● **COMPLETA LO SIGUIENTE**:
1/ Indica si cada afirmación coincide con el texto sobre Gilmore Girls y responde sí o no, citando literalmente las palabras del texto que lo deciden: (a) quien escribe ve la serie en compañía de otras personas; (b) quien escribe dice que cocina; (c) la madre suele llamar a las 11 de la mañana un martes.
2/ Prolonga el texto sobre Gilmore Girls a partir de su última oración.

Estoy volviendo a ver las Gilmore Girls desde el principio. Solo la veo cuando estoy sola, para paladearla despacio y sin interrupciones, preguntas o comentarios. Ayer terminé la primera temporada y es curioso cómo ha cambiado mi percepción sobre los personajes y sus situaciones, desde que vi la serie por primera vez cuando tenía 30 años, a cuando la vi la segunda con cuarenta y dos o así y con mis hijas, a verla ahora con cincuenta y uno y mis dos brujas ya volando independientes por ahí.
Yo nunca me creí Lorelai porque nunca he sido así de guapa, así de estilosa, así de flaca ni me ha gustado tanto el café. Además, yo cocino, en mi casa la nevera siempre está bastante llena y mi éxito con los hombres podría calificarse como discreto siendo muy generosa. Sí me parezco a ella en que si me pillas en buen momento puedo ser muy ingeniosa y muy rápida en mis respuestas y soy brillante en las discusiones con mi madre, a la que saco de quicio igual que le pasa a ella con la suya. También me parezco a ella en el muy ligero aprecio que nuestras progenitoras tienen por nuestros logros vitales, que consideran una cosita así como sobrevenida, que te ha pasado porque sí, pero que si hubieras seguido sus instrucciones te hubiera ido mucho mejor en la vida. Mi madre, por ejemplo, tiene por costumbre llamar a las 11 de la mañana un martes o las 3 de la tarde de un jueves y, cuando no contesto, insiste varias veces hasta que, pensando que lo mismo está tirada en el suelo de casa al borde de la muerte y de ahí su insistencia, se lo cojo saliendome de una reunión y lo primero que me dice es: «¿Dónde estás?», como si hubiera alguna posibilidad de que en vez de trabajando estuviera, yo qué sé, en Bahamas o paseando por París. Normalmente la razón de su llamada suele ser algo tan urgente como «me he dado cuenta de que necesito un soplahojas, los estoy viendo en Amazon y necesito que lo compres con tu cuenta» o «no te vas a creer quién me ha llamado: la hija de la viuda del señor con el que tu padre compró una parcela hace treinta y cinco años». Y, efectivamente, no me puedo creer que me llame para eso. Hace años que no le digo nada. Cualquier cosa que le pase a ella es más importante que lo que me pase a mí. A Lorelai le pasa lo mismo: Emily la llama así porque sí, con las peticiones más peregrinas que se le pasan por la cabeza.

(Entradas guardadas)

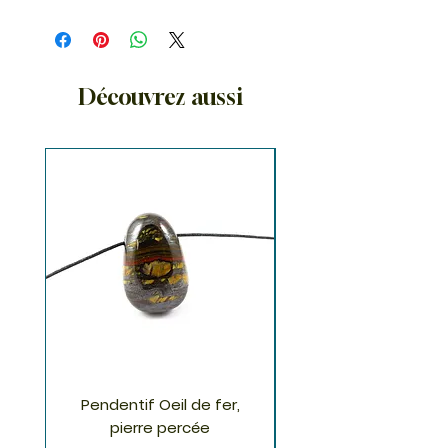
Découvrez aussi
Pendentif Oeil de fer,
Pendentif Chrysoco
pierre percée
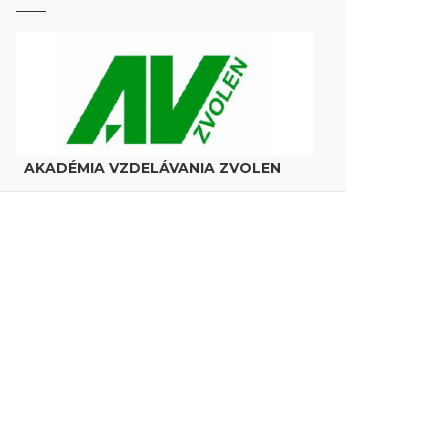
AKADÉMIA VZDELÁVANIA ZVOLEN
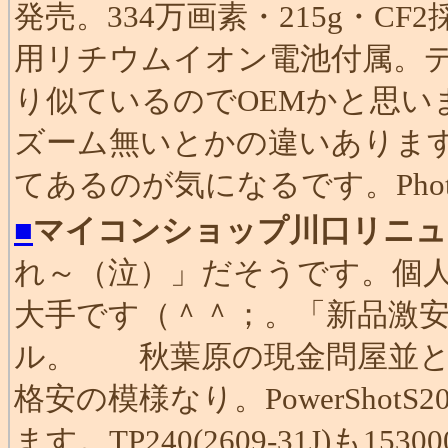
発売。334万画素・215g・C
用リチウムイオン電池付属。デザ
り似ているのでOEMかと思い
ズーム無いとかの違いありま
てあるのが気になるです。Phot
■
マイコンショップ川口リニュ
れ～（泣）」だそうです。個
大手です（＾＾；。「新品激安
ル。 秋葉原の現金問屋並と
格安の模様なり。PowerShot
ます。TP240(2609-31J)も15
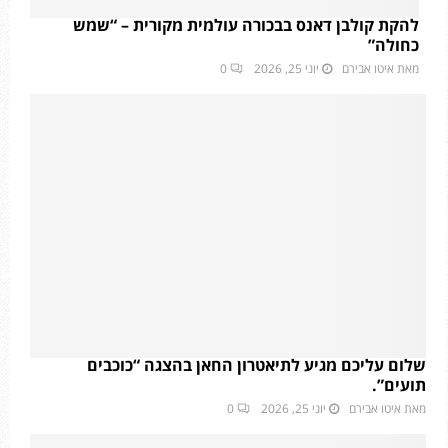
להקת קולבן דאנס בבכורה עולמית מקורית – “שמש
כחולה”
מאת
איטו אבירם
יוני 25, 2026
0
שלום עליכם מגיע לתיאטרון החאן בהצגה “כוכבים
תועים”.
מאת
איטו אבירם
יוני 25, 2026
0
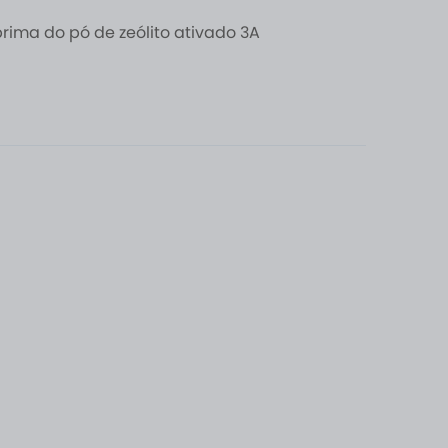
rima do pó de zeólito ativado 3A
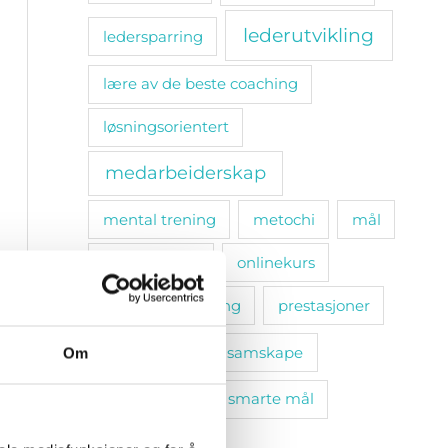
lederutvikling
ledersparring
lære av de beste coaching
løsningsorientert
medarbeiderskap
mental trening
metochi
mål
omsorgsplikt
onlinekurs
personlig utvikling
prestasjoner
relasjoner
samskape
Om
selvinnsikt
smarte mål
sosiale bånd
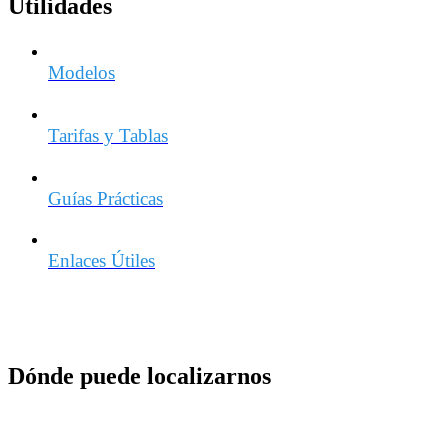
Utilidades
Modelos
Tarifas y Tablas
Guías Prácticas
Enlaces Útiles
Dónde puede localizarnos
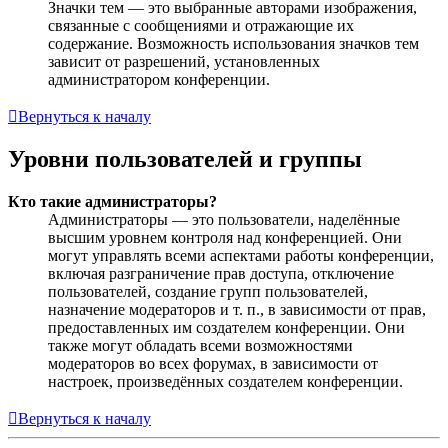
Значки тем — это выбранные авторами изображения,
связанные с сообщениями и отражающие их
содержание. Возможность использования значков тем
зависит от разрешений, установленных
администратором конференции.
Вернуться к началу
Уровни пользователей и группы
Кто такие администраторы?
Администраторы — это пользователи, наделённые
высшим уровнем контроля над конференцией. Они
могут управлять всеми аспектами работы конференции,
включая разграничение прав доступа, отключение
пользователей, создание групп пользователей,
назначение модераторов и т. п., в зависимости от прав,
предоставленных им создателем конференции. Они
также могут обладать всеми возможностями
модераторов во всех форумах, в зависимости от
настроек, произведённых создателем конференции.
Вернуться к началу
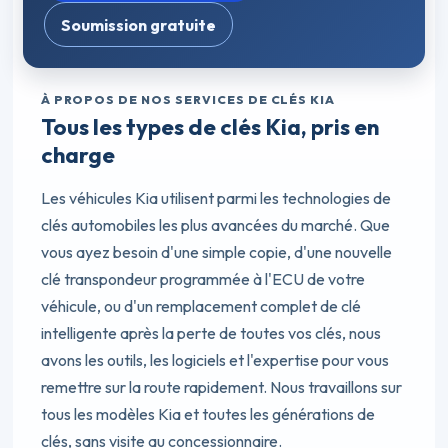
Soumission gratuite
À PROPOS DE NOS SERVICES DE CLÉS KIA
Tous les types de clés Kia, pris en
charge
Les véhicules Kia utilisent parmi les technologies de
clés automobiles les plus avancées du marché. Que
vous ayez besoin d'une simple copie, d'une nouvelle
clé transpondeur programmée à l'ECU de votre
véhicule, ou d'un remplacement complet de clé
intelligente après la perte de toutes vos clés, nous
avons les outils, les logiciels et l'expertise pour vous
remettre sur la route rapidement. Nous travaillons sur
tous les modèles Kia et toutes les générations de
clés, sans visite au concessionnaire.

● **RESULTADOS POR TAREA**:
1/
(a) No: «Solo la veo cuando estoy sola».
(b) Sí: «Además, yo cocino».
(c) Sí: «tiene por costumbre llamar a las 11 de la mañana un martes».

2/
Pero no quería hablar de relaciones entre madres e hijas, que es aburridísimo. Quería hablar de hombres. Como en toda buena serie que se precie, en las Gilmore Girls hay una tensión sexual no resuelta desde el episodio 1 entre Lorelai y Luke que está muy bien llevada. Sabes que terminarán juntos en algún momento y sabes que tardarán trescientos mil episodios en juntarse, pero estás dispuesta a disfrutar esa TSNR todo lo que se pueda, a eso hemos venido, a disfrutar de esas mariposas. Pero, pero, pero... viendo la serie por tercera vez me he dado cuenta de que los guionistas, con mi adorada Amy Sherman-Palladino a la cabeza, cometieron un error garrafal: ¿Cómo se les ocurrió poner en esos primeros episodios a un hombre que vive en una casa perfecta, llena de libros, un hombre tan estupendo, tan guapo, tan listo, tan atractivo, tan buen amante, tan detallista, tan romántico y con tan buen pelo como Max Medina? No te puedes creer que Lorelai, por muy colgada que esté, aunque no lo sepa, de Luke, deje escapar a Max. No, no, no, no. Mal, mal, mal.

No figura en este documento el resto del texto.